Dick’s “Do Androids Dream of Electric Sheep?” argues that Rick’s empathy and compassion
are not due to the fact he follows Mercerism a cyber religion influenced by the
teachings of Wilbur Mercer from an empathy box “[Isadore] He had crossed over
in the usual perplexing fashion; physical merging – accompanied by mental and
spiritual identification” (pg. 17) a connected hallucination between the
colonised planets. Galvan’s essay also focuses on the government’s use of this
technique as a form of mind control, to control mass cultures; she discusses
Rick’s posthuman involvement “Rick could not have had this realization without
the full benefit of his bounty-hunting experience, an experience that has taken
him again and again into close proximity with the androids he has been assigned
to kill. Only having had this contact can he feel compassion for the ostracised
android, in ways that make him sensible that that creature compromises his
selfish human ego” (Galvan, 1997).
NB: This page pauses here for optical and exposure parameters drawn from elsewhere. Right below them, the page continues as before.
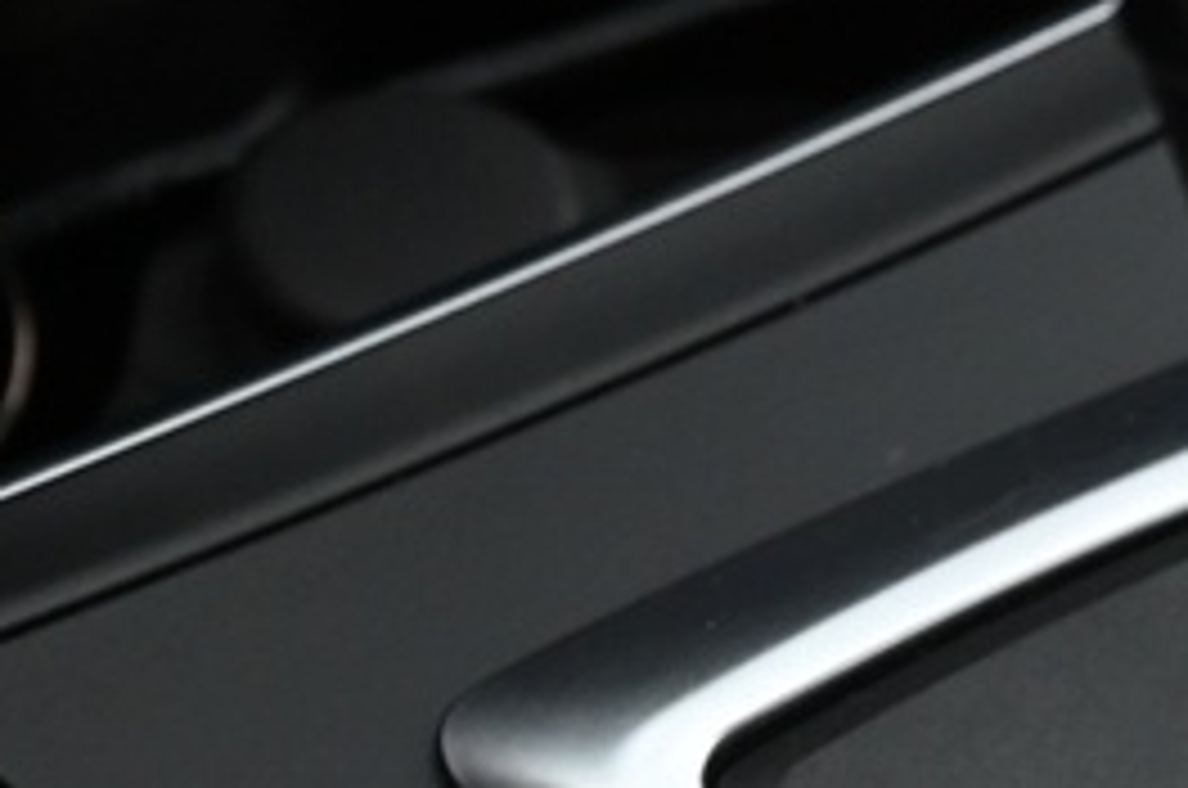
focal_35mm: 191
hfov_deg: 10.8
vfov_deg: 7.1
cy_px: 923
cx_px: 684
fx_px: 6292
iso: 2000
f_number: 4
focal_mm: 31
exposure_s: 1/13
Here she sums up the basic conflict of the
story a man set in his ways is replaced by a new ideology that could allow a
coexistence with human and android and that this coexistence is an integral
part of modern life. However, at the end of the novel we discover that
Mercerism is an artificial construct “’I am a fraud,’ Mercer said. They’re
sincere, their research is genuine ... All of it, their disclosure, is true” (pg.169) everything that Rick believed to be true once again
is revealed as a distorted truth and leaves the audience questioning the
overall power of reality and its social constructs, but internally to the novel
whether or not androids could possess empathy?